L’idea di Marx secondo cui il capitalismo è destinato ad essere superato dal socialismo, è un’idea che induce alla rassegnazione o, al contrario, a un ottimismo ingiustificato, basato su una concezione provvidenzialistica della storia, che nel Capitale ha le sue basi nell’economia (cioè nel nesso tra rapporti e forze produttive), è un’idea che indebolisce la capacità di resistenza della classe operaia. Se ci si può “elevare”, bisogna combattere subito i sistemi disumani e alienanti in cui si è costretti a vivere, usando tutti i mezzi a disposizione, senza aspettare che la loro forza riduca a un nulla le nostre istanze. Le vere differenze stanno semmai nelle forme organizzative della lotta, cioè nella tattica e nella strategia.

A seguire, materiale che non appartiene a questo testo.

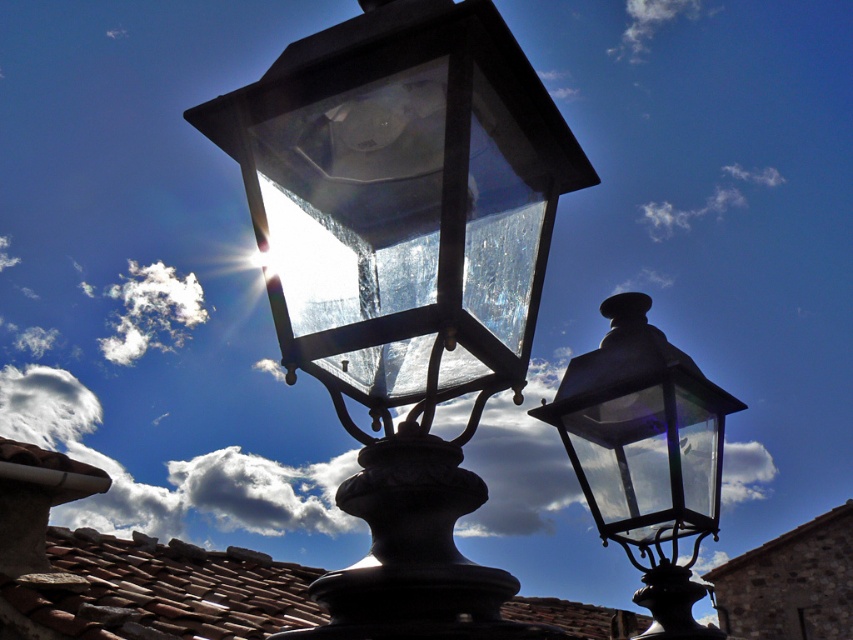
You are a photographer setting up a tripod to capture both the matte glass lantern at center and the matte glass lamp at right in the same frame. Given that your camera has a focal length of 50mm, which requires a minimum distance of 1.5 meters between objects to capture them clearly, can you include both in the shot without moving the tripod?

The matte glass lantern at center is 1.26 meters from the matte glass lamp at right, which is less than the required 1.5 meters. Therefore, you cannot include both in the shot without moving the tripod.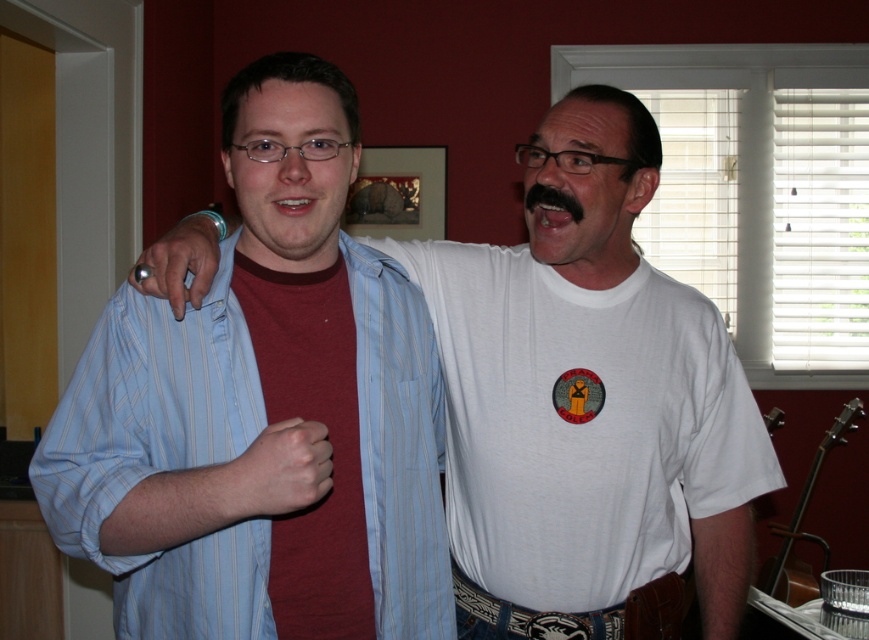
You are a photographer taking a portrait of the two people in the image. You notice the black fuzzy mustache at upper center and the white glossy teeth at center. Which facial feature is located above the other?

The black fuzzy mustache at upper center is positioned over the white glossy teeth at center.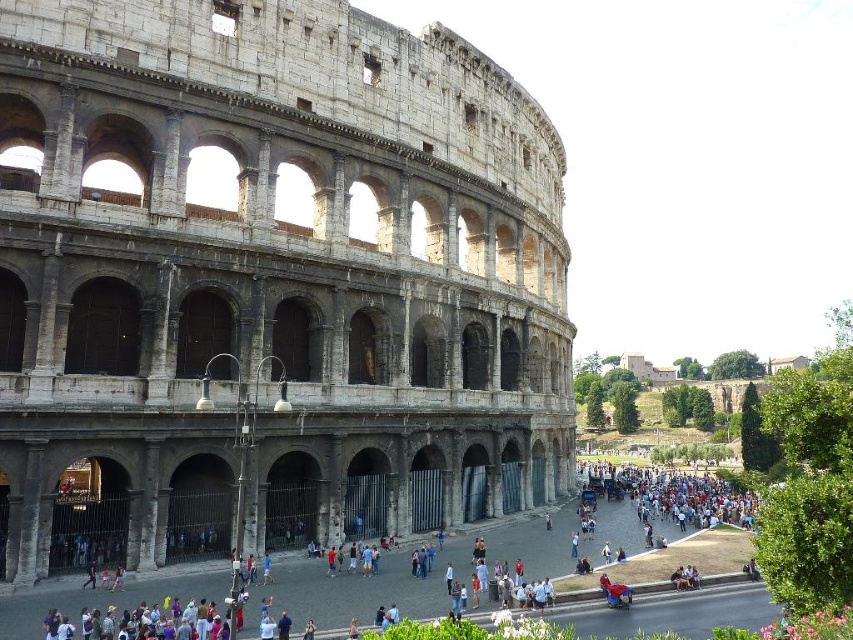
Question: Does gray stone amphitheater at center have a smaller size compared to matte gray crowd at center?

Choices:
 (A) no
 (B) yes

Answer: (A)

Question: Which point is farther from the camera taking this photo?

Choices:
 (A) (347, 611)
 (B) (10, 422)

Answer: (A)

Question: Does gray stone amphitheater at center appear on the left side of matte gray crowd at center?

Choices:
 (A) no
 (B) yes

Answer: (B)

Question: Does gray stone amphitheater at center appear under matte gray crowd at center?

Choices:
 (A) yes
 (B) no

Answer: (B)

Question: Among these points, which one is farthest from the camera?

Choices:
 (A) (544, 474)
 (B) (711, 536)

Answer: (A)

Question: Which of the following is the closest to the observer?

Choices:
 (A) (432, 269)
 (B) (364, 589)

Answer: (B)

Evidentemente a Marx, subito dopo la pubblicazione del primo volume del Capitale, dovevano essere giunte delle critiche sul metodo usato, che somigliava troppo da vicino a quello hegeliano, basato su una dialettica intesa come successione necessaria di fasi, ognuna delle quali va considerata anticipatrice della futura sintesi.
A differenza di Hegel, Marx poteva anche dire di essere esplicitamente ateo, poteva anche dire d’essere partito dall’economia politica e non da una filosofia astratta, poteva anche voler trasformare e non soltanto interpretare il mondo, ma la categoria della necessità veniva usata nella stessa identica maniera. Lo dimostra anche il fatto che nelle sue prefazioni al Capitale egli prevede un futuro capitalistico per tutte le nazioni europee, anzi per il mondo intero. Non ritiene possibile giungere al socialismo saltando la fase del capitalismo. Questo voleva dire usare la categoria della necessità in maniera giustificazionista.

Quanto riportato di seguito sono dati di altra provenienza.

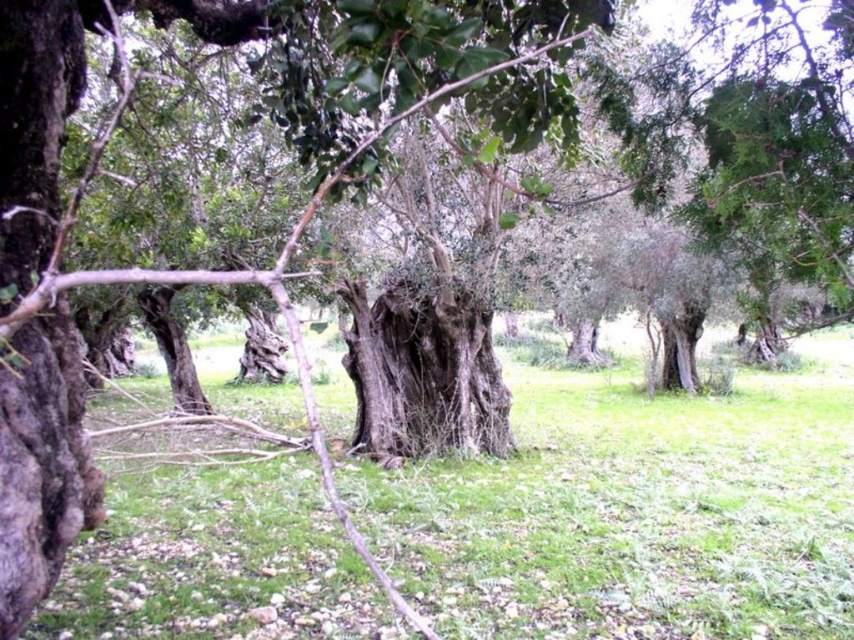
You are standing in the grove of ancient olive trees and notice a specific point marked at coordinates (635, 509). According to the scene description, what is located at that point?

The point at coordinates (635, 509) marks green grass at center.

You are a gardener planning to mow the green grass at center and the rough bark tree trunk at center. Which area requires a larger mower to handle its size?

The green grass at center requires a larger mower because it has a larger size compared to the rough bark tree trunk at center.

You are standing in the grove and want to step from the dark brown rough bark at left to the green grass at center. Which direction should you move?

You should move to the right to reach the green grass at center from the dark brown rough bark at left since the green grass at center is located to the right of the dark brown rough bark at left.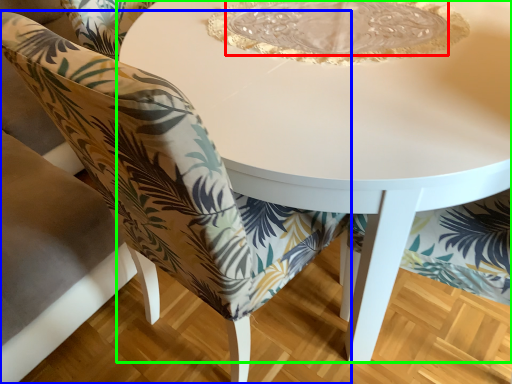
Question: Estimate the real-world distances between objects in this image. Which object is farther from glass plate (highlighted by a red box), chair (highlighted by a blue box) or table (highlighted by a green box)?

Choices:
 (A) chair
 (B) table

Answer: (A)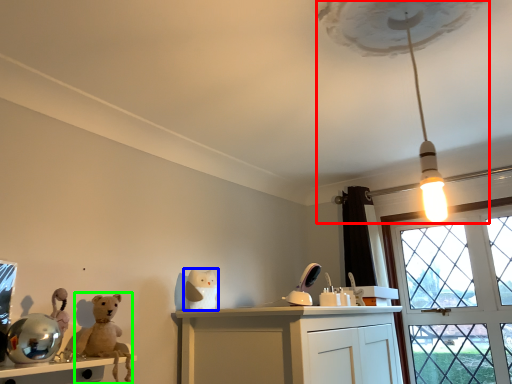
Question: Which is nearer to the lamp (highlighted by a red box)? toy (highlighted by a blue box) or animal (highlighted by a green box).

Choices:
 (A) toy
 (B) animal

Answer: (A)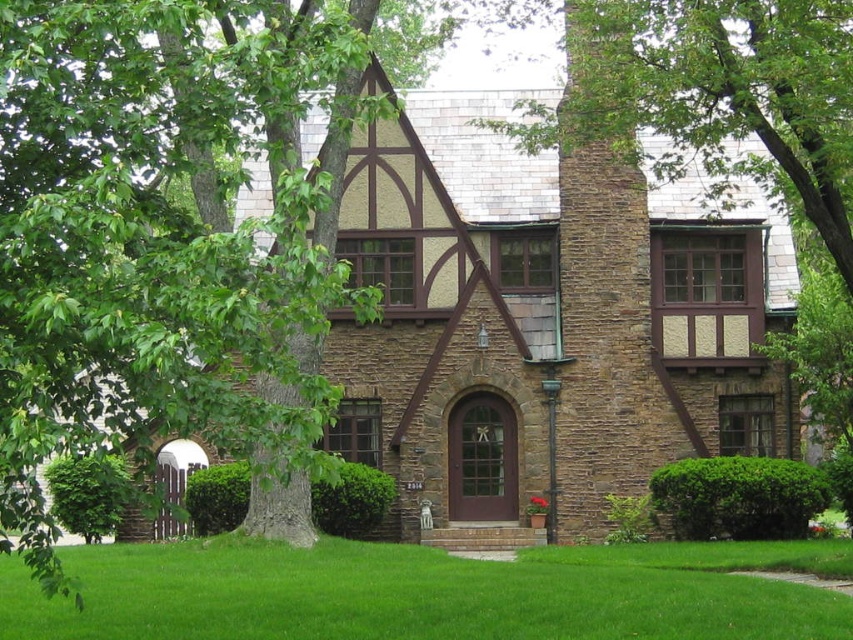
You are standing in front of the Tudor Revival house and want to place a new garden ornament. The ornament needs to be placed on the green grass at lower center. However, you want to ensure it won not block the view of the brown stone chimney at upper right. Can you confirm if placing it there would be possible?

The green grass at lower center is located below the brown stone chimney at upper right, so placing the ornament on the green grass at lower center would not block the view of the brown stone chimney at upper right as it is positioned lower down.

You are standing in front of the Tudor Revival house and notice a specific point marked at coordinates (430, 593). According to the image, what is located at that point?

The point at coordinates (430, 593) indicates green grass at lower center.

Consider the image. You are standing at the front door of the house and want to walk towards the green grass at lower center. Which direction should you walk in?

The green grass at lower center is located at point (430,593) in the image. Since you are at the front door, which is centrally located, you should walk forward towards the lower center direction to reach the green grass at lower center.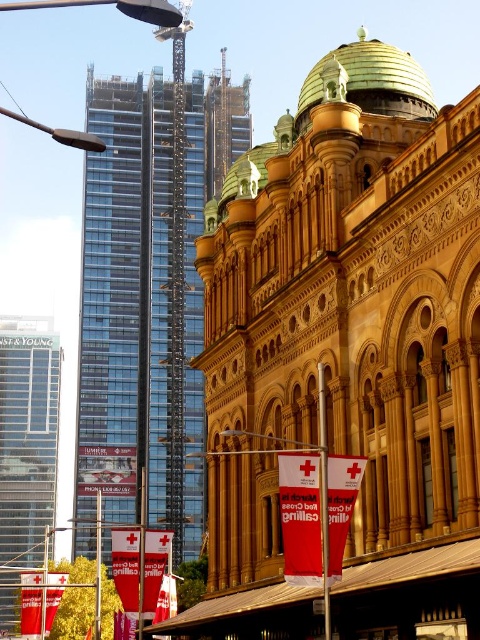
Is glassy steel tower at left below red plastic pole at center?

Correct, glassy steel tower at left is located below red plastic pole at center.

Which is behind, point (17, 442) or point (324, 464)?

Positioned behind is point (17, 442).

The width and height of the screenshot is (480, 640). Describe the element at coordinates (27, 435) in the screenshot. I see `glassy steel tower at left` at that location.

Locate an element on the screen. glassy steel tower at left is located at coordinates (27, 435).

Is glassy steel tower at upper left below metallic pole at center?

Actually, glassy steel tower at upper left is above metallic pole at center.

Locate an element on the screen. The width and height of the screenshot is (480, 640). glassy steel tower at upper left is located at coordinates (225, 125).

The width and height of the screenshot is (480, 640). What are the coordinates of `glassy steel tower at upper left` in the screenshot? It's located at (225, 125).

Between red plastic pole at center and metallic pole at center, which one has more height?

metallic pole at center

Is point (321, 387) positioned behind point (94, 636)?

No, (321, 387) is in front of (94, 636).

Does point (322, 492) come behind point (97, 608)?

No.

Locate an element on the screen. red plastic pole at center is located at coordinates (324, 497).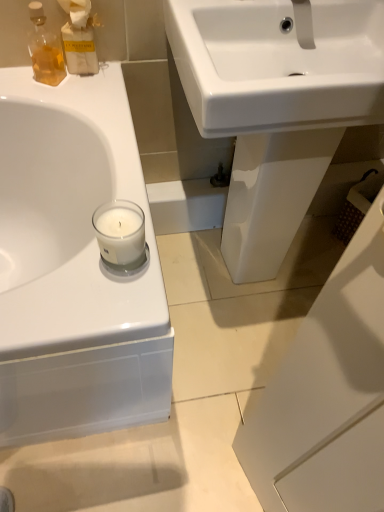
The width and height of the screenshot is (384, 512). Find the location of `free region under white glossy sink at center (from a real-world perspective)`. free region under white glossy sink at center (from a real-world perspective) is located at coordinates (259, 274).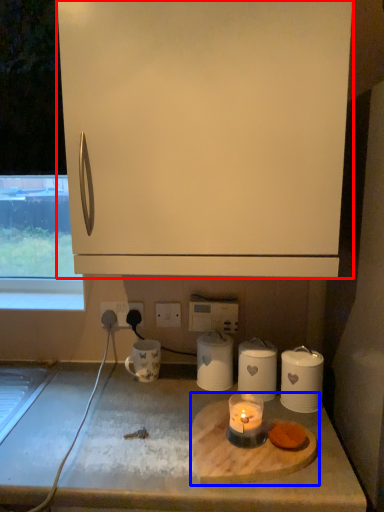
Question: Which object is closer to the camera taking this photo, cabinetry (highlighted by a red box) or appliance (highlighted by a blue box)?

Choices:
 (A) cabinetry
 (B) appliance

Answer: (A)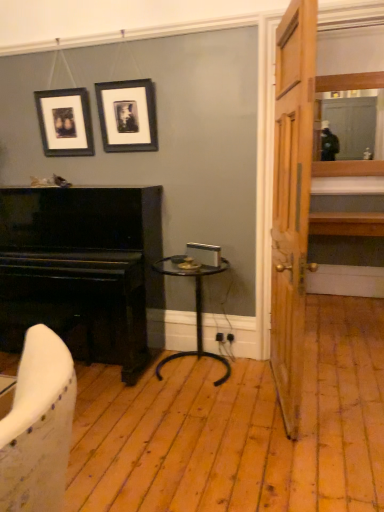
Question: From a real-world perspective, relative to black matte picture frame at upper center, which is counted as the 2th picture frame, starting from the left, is wooden door at right vertically above or below?

Choices:
 (A) above
 (B) below

Answer: (B)

Question: Which is correct: wooden door at right is inside black matte picture frame at upper center, which is counted as the 2th picture frame, starting from the left, or outside of it?

Choices:
 (A) outside
 (B) inside

Answer: (A)

Question: Which of these objects is positioned closest to the black matte picture frame at upper center, which is counted as the 2th picture frame, starting from the left?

A questo punto l’unica vera differenza tra lui e il suo maestro Hegel stava unicamente nel fatto che questi, in veste di accademico, l’aveva usata per legittimare uno Stato reazionario come quello prussiano, mentre lui, da ebreo errante e apolide, non poteva pensare che a una società utopica.
Forse più che “maestro del sospetto” avrebbe dovuto essere definito “campione di ingenuità”, nel senso che se c’è una cosa che non avviene in maniera necessaria è proprio una transizione progressiva da una formazione sociale all’altra. Non solo perché gli uomini arrivano ad un certo punto ad abituarsi così tanto alle contraddizioni antagonistiche che quasi più non le riconoscono, accettandole come una loro “seconda natura”, cioè un semplice dato di fatto, sperando, nel migliore dei casi, in un decisivo “aiuto esterno”, un aiuto anche “barbaro” contro una presunta civiltà, come appunto avvenne alla fine dell’impero romano.

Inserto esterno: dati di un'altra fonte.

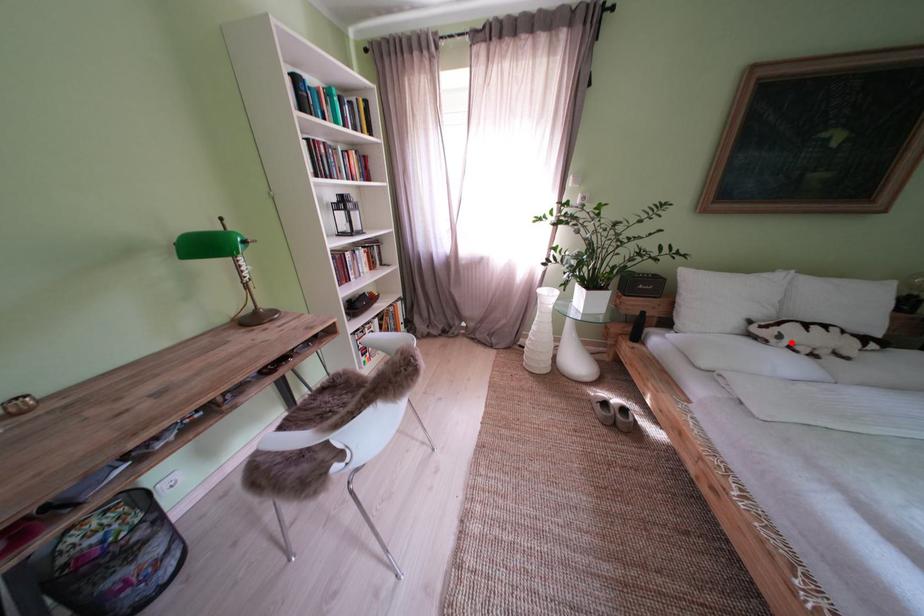
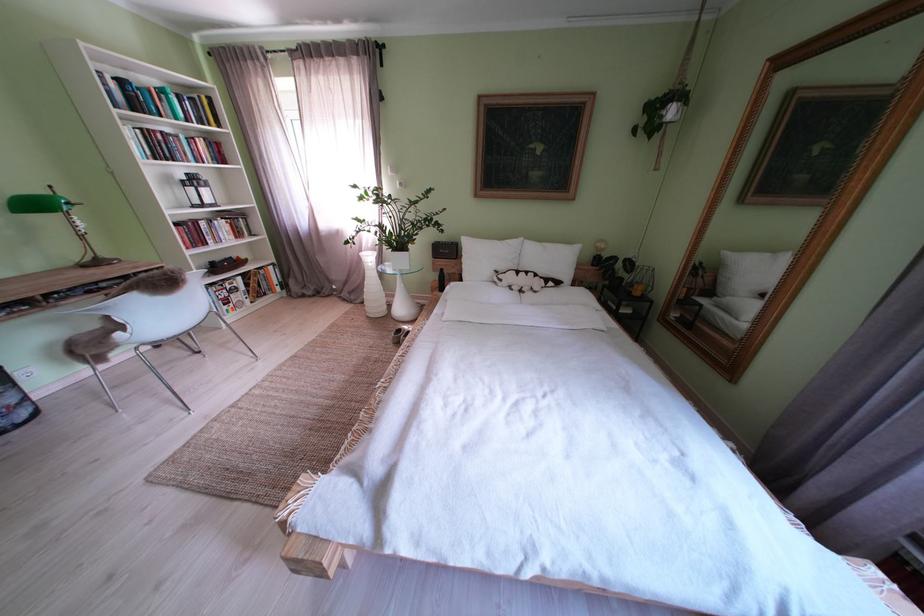
Find the pixel in the second image that matches the highlighted location in the first image.

(512, 285)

Ma anche quando avvengono queste tragiche transizioni, in genere non si conserva nulla della precedente civiltà, in quanto si vuole ricominciare tutto da capo, proprio perché ci si accorge abbastanza facilmente che, in presenza di una nuova concezione di vita, determinate strutture economiche e materiali non servono a nulla e devono essere abbandonate o riciclate per usi del tutto diversi.
Metà della sua vita Marx la spese per studiare un sistema che non è destinato a crollare automaticamente e che quando verrà distrutto da qualche forza, interna o esterna, non conserverà nulla di utile per creare una vera alternativa.